I’m on board with you and Jen Jones. 72 hours, and then to tell the potential buyers how little effort was put into the book? Wow.
Friends in the publishing industry have told me they hate to see the first of every year roll around because they know they’re going to be flooded with novels completed during NaNoWriMo. Novels that writers are so excited about mainly because they have completed them in a timely enough fashion (or were able to fake it well enough) to enable them to get a little digi-ribbon saying that they are nothing if not prolific. And, now that that masterpiece is actually in black and white, they think it’s ready to start sending to agents and publishing houses, along with the note that they actually wrote this breathtaking piece of fabulousness in Just A Month. Can you imagine how many eBooks are “out there” already that were written in a push just to get the correct number of words written in the allotted amount of time? And then published in e-format with little or no ‘real’ editing done. (Having your friend’s cousin’s maid’s uncle read it and tell you whether he thinks it’s ready or not doesn’t count! Unless Uncle George makes a living reading and editing.) Once upon a time, those novels would have been sent back with polite (or not so) rejection notices, but now, thanks to Amazon, those pieces of “fast craft” are published right alongside blood, sweat and tears pieces of work that writers actually spent time and money on to get them as near perfect as possible before submitting. The one thing that writers didn’t need was more competition. I love my Kindle.
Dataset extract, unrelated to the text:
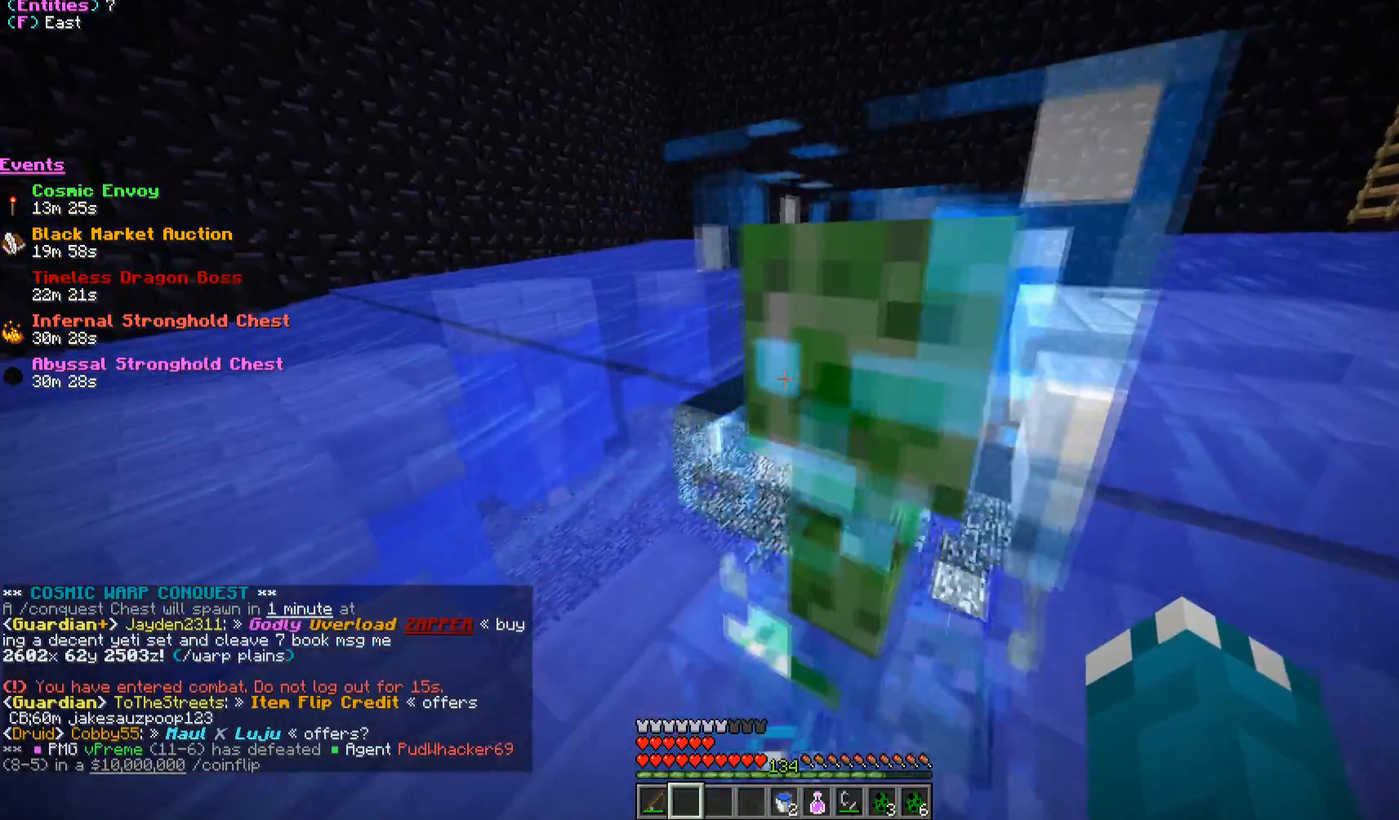
{"keys": ["w"], "mouse": [], "events": [[150, "w", "up"], [217, "w", "down"], [417, "a", "up"]]}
And I love love love getting freebie books for it…and I’m all for free enterprise and watching indie writers pulling ahead of the pack…but I kinda liked the good old days when you could actually be proud that your book had been published and was on a shelf somewhere because experts in the field said it was “good enough.” Not just getting bragging rights because you write real good on sumthing that peeps wanna reed. And u are faast too. *sigh*
But …
Weekly magazines and daily newspapers regulalry include articles of this length and longer – and some of them are well researched, well structured, professionally edited and worth the investment of time in reading them.
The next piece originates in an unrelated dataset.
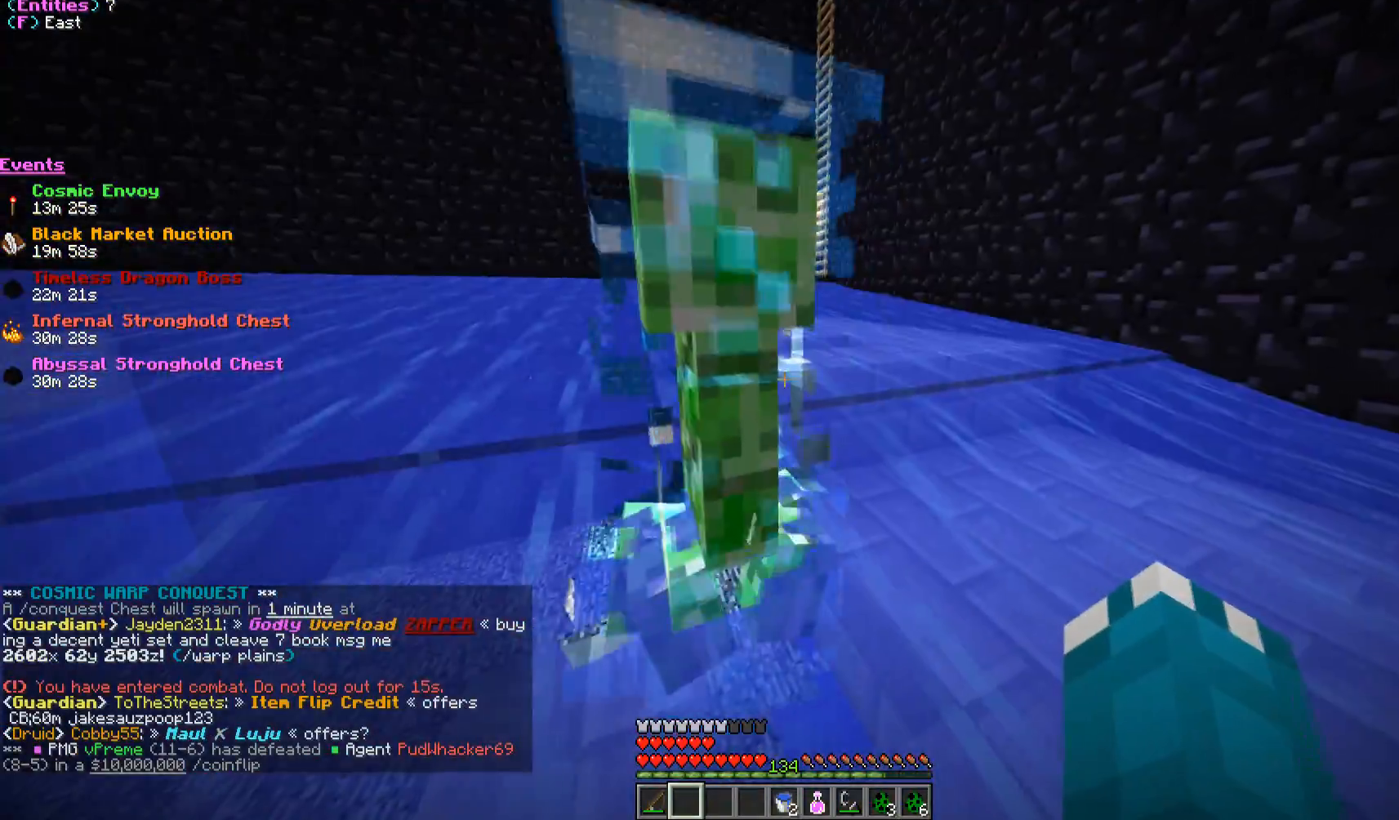
{"keys": ["w"], "mouse": [], "events": [[200, "a", "down"], [467, "a", "up"]]}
The starting point is that they have an organisational structure built around these types of timescales and they come from the pen of a writer or writers already very familiar with the background material.
I believe the problem of how to choose what is worth reading is the major problem in this emerging world – I don’t believe the timescales per se are the issue. They just make a media splash – which is, on review, a pretty meaningless one.
We are living through a major hiatus in the publishing industry – I have faith that the market will find a way to enable people to distinguish between safe purchases and riskier ones. Maybe we need certification marks from e-book sellers “guaranteed proofead” or “guaranteed edited” to get past the surface quality issues.
As to finding a way to assure the quality of the content – I don’t see the solution other than market feedback – and I’m not sure that anything more wouldn’t be a censorship by another name.
all good points.
Glorified articles published as books are still pollution. And the obvious glee in sending out something unpolished is strange.
Fiction, as mentioined by several commenters, and a non-fiction essay (novella, short-story, etc.) are two very different things.
It sounds like the book is really just an expanded sports article, something like what you would see in the paper or in a magazine. I’m guessing that journalists are used to churning out material like this on a regular basis.
The thing is he’s trying to get the best of both worlds.
Put in the effort of a sports article. That’s usually free to read in a paper or on a site.
Sell if for $1.99 as a book and call it a ‘book on Jeremy Lin’.
adding a phrase to your comment:
“That’s usually free to read in a paper or on a site” and then thrown away.